A maioria dos fundos soberanos do Golfo ainda é sólida, afirmou ele numa mensagem enviada à DW. "Então, neste momento, não acho que a guerra terá grande impacto nas estratégias de investimento no exterior. Mas isso pode mudar se o conflito se prolongar e o impacto sobre a economia doméstica aumentar."

Observadores acreditam também que os países do Golfo atacados pelo Irã podem ter novas prioridades de gastos quando os combates terminarem. Em um texto publicado nesta segunda-feira, a empresa de consultoria libanesa Nasser Saidi and Associates afirma que essas prioridades podem incluir um "maior investimento em infraestrutura de resiliência, como reservas estratégicas de alimentos ou gasodutos alternativos e aumento de gastos governamentais em reconstrução, defesa e segurança".

"Haverá um impacto", confirmou o porta-voz do Ministério das Relações Exteriores do Catar, Majed al-Ansari. "Por causa das dificuldades econômicas resultantes da guerra e da redução da confiança na estabilidade do Golfo, estaremos ocupados – reconstruindo, reforçando nossa postura defensiva e lidando com a crise regional imediata."

Também é possível que os fundos soberanos sejam acionados para apoiar suas economias internas, sugeriu Rachel Ziemba, pesquisadora do think tank Gulf International Forum, em um artigo publicado neste mês.

<><> Reavaliação das promessas feitas a Trump

Nesta semana, o jornal Financial Times citou uma fonte anônima dizendo que três grandes países do Golfo estavam revisando investimentos planejados nos EUA devido ao impacto financeiro da guerra.

No ano passado, após a visita de Trump, os EAU concordaram em investir 1,4 trilhão de dólares, o Catar prometeu 1,2 trilhão de dólares, e a Arábia Saudita assinou acordos de 600 bilhões de dólares, incluindo um pacote de armas de 142 bilhões de dólares – o maior da história.
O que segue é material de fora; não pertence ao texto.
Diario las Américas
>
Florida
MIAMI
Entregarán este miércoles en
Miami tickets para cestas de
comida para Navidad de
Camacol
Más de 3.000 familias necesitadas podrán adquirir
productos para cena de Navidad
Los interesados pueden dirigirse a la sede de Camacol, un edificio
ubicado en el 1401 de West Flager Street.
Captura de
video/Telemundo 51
Mas Tim Callen, do AGSI, diz não acreditar que tal revisão vá ocorrer. Ele afirma que o aumento dos gastos militares – algo que a Arábia Saudita provavelmente deseja – seria compatível com os compromissos já assumidos com os EUA.

Rachel Ziemba observa ainda que várias dessas promessas eram mais declarações de intenção.

Segundo  Callen, no curto prazo os impactos são claros: haverá menor crescimento do que o esperado. No médio prazo, a região será vista como mais arriscada. Mas os efeitos de longo prazo ainda são incertos. "O investimento em todos os setores será afetado. A questão é: quanto e por quanto tempo. Isso dependerá de como a guerra termina. Se o risco de futuros conflitos permanecer, o impacto poderá ser permanente", frisa.